Follow link to see video: Wednesday, June 24, 2009
noon-1 pm ET
RM 463 (Star,) Stata Center (Building 32,) MIT

Our lab studies the molecular control of polarized growth in plant cells. We are using the facile reverse genetics afforded by the moss Physcomitrella patens to establish a molecular pathway controlling polarized growth in plants. Physcomitrella is amenable to gene replacement by homologous recombination, RNA interference, rapid regeneration of whole plants from single cells, and has the potential for high-throughput studies.

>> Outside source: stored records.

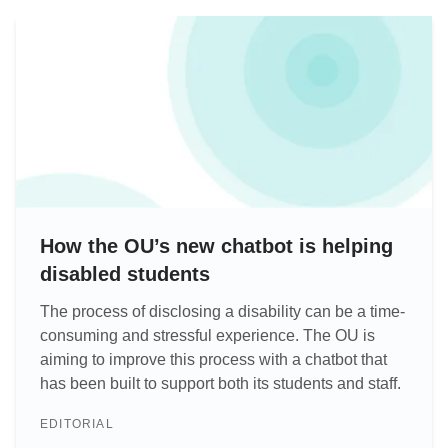
How the OU’s new chatbot is helping
disabled students
The process of disclosing a disability can be a time-
consuming and stressful experience. The OU is
aiming to improve this process with a chatbot that
has been built to support both its students and staff.
EDITORIAL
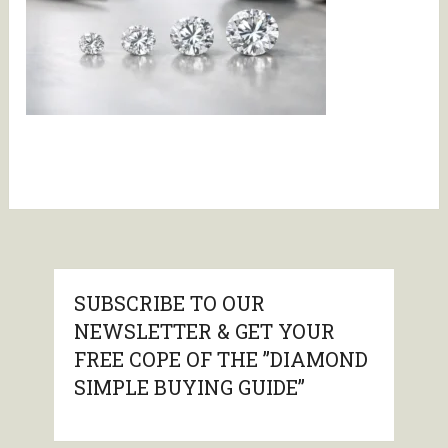
SUBSCRIBE TO OUR
NEWSLETTER & GET YOUR
FREE COPE OF THE ”DIAMOND
SIMPLE BUYING GUIDE”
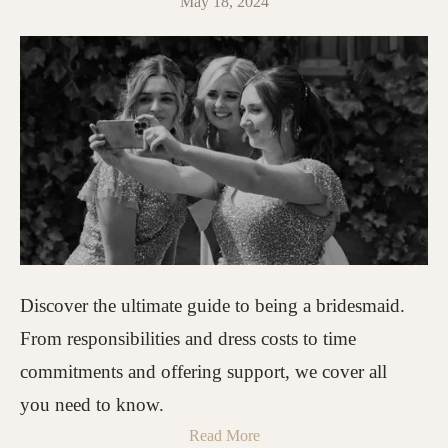
May 18, 2024
Discover the ultimate guide to being a bridesmaid.
From responsibilities and dress costs to time
commitments and offering support, we cover all
you need to know.
Read More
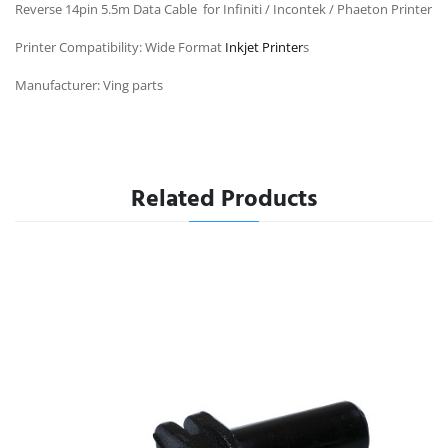
Reverse 14pin 5.5m Data Cable for Infiniti / Incontek / Phaeton Printer
Printer Compatibility: Wide Format
Inkjet Printer
s
Manufacturer: Ving parts
Related Products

We have recently used RNAi to simultaneously silence nine genes within the actin-binding formin family and have demonstrated that plant class II formins are essential for polarized growth, while class I formins appear to be involved in cell division. We have used homologous recombination to tag the endogenous locus of one of the class II formin genes and determine its subcellular localization. Using in vitro assays, we demonstrated that class I and class II formins have strikingly different properties with respect to actin elongation. In combination with in vivo rescue experiments, we demonstrated that rapid actin elongation is necessary for polarized growth. This study exemplifies how Physcomitrella patens represents an exciting plant model, highly amenable to molecular genetic manipulation.

This organism may be of interest as a potential model organism for DIYbiology.